**Work instruction**. State how many lines in the listing below include the word "Advantages". Give nothing but the number.

*** Data section

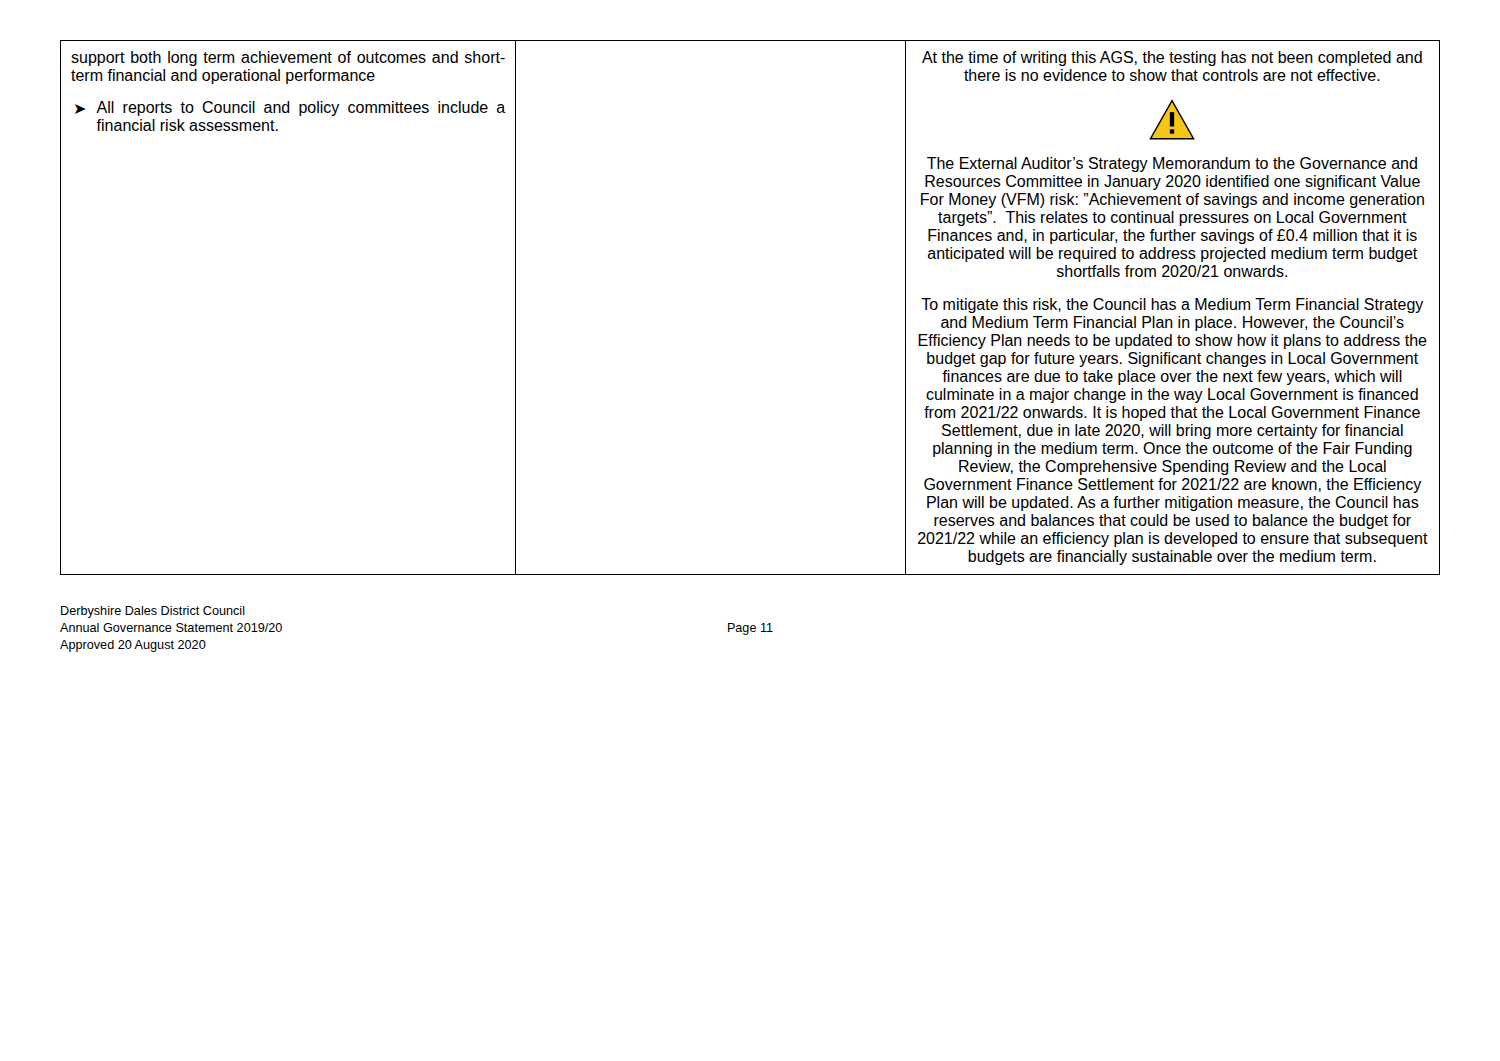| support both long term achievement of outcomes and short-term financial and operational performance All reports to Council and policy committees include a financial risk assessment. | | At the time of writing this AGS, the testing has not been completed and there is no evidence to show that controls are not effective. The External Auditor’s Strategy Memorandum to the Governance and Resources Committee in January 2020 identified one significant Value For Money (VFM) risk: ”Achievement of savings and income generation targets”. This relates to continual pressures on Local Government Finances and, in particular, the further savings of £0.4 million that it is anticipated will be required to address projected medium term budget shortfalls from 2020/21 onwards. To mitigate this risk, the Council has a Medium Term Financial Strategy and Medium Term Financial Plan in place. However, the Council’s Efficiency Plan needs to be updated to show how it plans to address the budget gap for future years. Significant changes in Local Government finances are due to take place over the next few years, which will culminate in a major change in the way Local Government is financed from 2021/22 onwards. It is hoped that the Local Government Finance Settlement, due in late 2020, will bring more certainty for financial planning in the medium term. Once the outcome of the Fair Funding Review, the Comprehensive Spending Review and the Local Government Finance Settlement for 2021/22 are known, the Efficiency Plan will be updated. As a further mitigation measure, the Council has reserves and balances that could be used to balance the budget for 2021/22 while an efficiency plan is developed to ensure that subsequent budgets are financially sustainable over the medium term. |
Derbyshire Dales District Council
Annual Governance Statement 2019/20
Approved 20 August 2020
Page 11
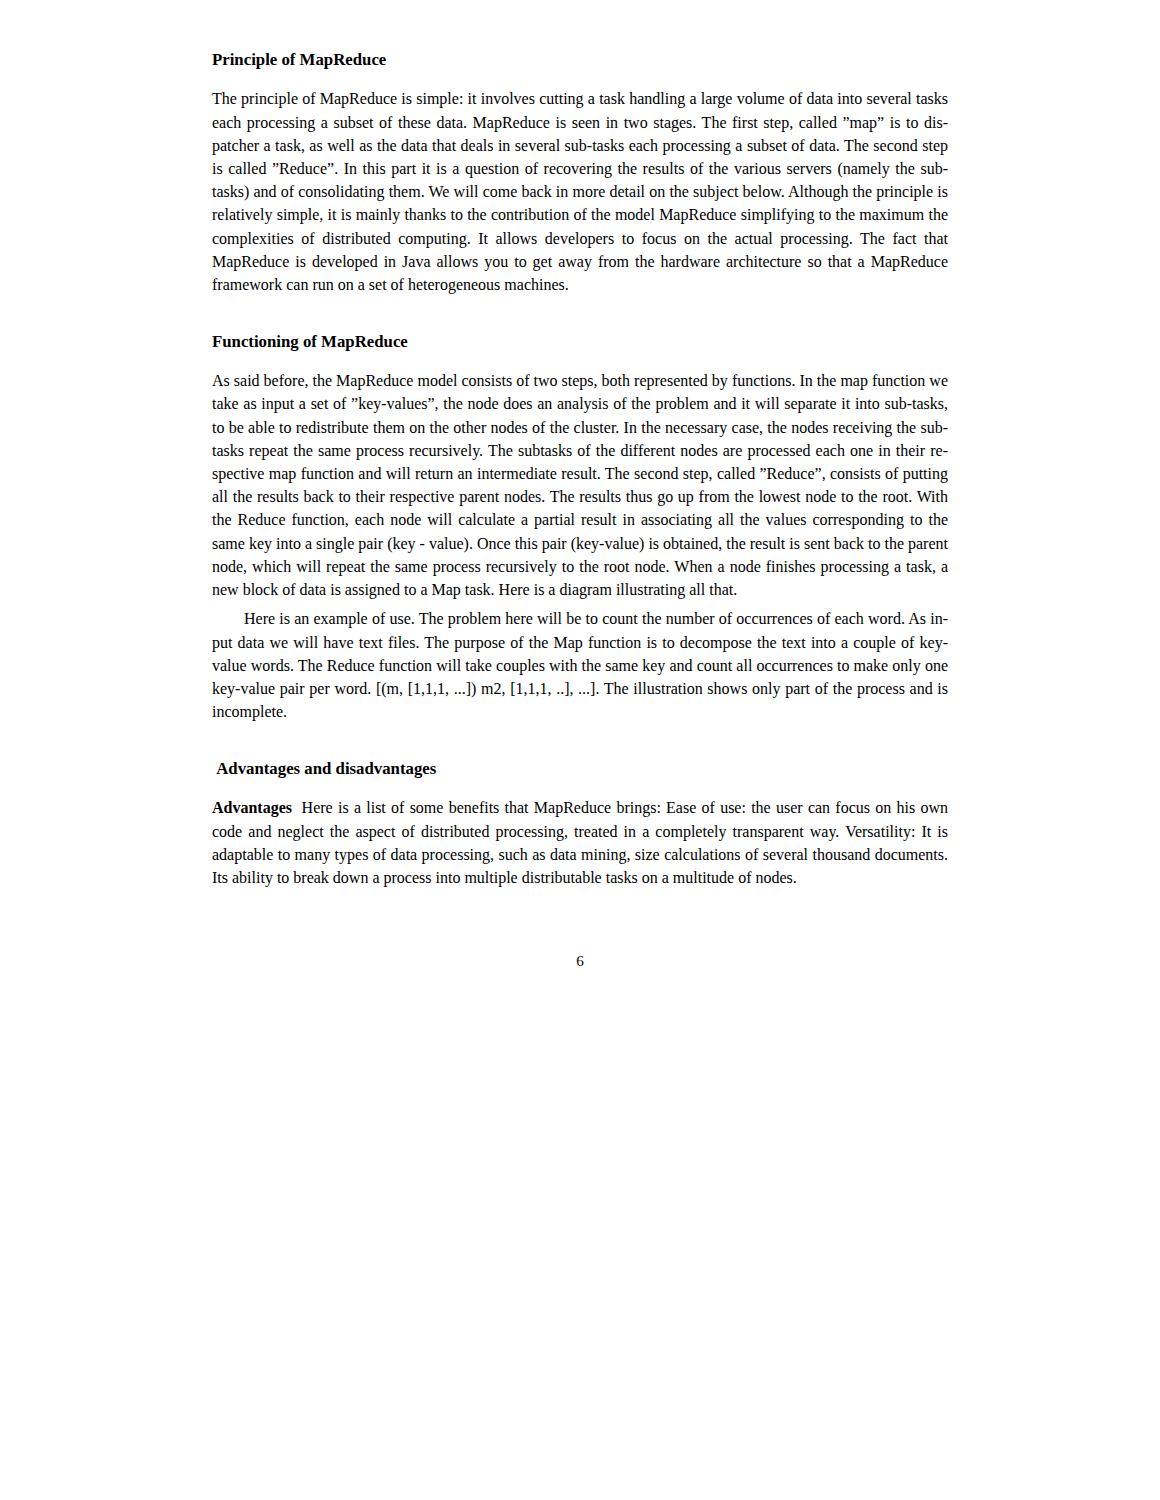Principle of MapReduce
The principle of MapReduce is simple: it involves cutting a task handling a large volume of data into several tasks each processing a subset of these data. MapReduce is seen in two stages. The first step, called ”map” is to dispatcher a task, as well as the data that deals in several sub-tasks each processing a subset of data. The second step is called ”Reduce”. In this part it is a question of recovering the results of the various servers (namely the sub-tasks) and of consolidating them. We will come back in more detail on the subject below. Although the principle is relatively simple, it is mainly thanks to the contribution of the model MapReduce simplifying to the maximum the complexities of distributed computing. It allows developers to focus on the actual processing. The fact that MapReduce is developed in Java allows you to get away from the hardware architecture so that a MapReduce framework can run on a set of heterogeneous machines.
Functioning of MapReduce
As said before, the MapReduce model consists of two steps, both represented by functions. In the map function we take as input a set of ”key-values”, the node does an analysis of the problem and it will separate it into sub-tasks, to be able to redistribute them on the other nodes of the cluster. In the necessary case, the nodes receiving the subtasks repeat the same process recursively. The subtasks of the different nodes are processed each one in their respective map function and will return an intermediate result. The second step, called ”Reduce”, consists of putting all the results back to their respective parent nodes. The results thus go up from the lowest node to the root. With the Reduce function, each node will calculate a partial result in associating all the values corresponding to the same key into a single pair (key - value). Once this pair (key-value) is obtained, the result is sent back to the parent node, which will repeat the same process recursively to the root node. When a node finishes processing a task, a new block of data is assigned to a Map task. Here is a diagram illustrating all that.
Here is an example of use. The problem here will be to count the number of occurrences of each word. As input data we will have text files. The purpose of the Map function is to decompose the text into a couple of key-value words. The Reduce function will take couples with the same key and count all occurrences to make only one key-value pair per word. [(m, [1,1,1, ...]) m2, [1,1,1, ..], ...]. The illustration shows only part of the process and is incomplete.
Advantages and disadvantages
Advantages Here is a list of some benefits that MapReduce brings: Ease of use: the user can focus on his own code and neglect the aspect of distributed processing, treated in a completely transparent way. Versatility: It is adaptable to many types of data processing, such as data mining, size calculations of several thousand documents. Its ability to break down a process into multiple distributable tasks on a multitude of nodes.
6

******

**Expected answer**. 2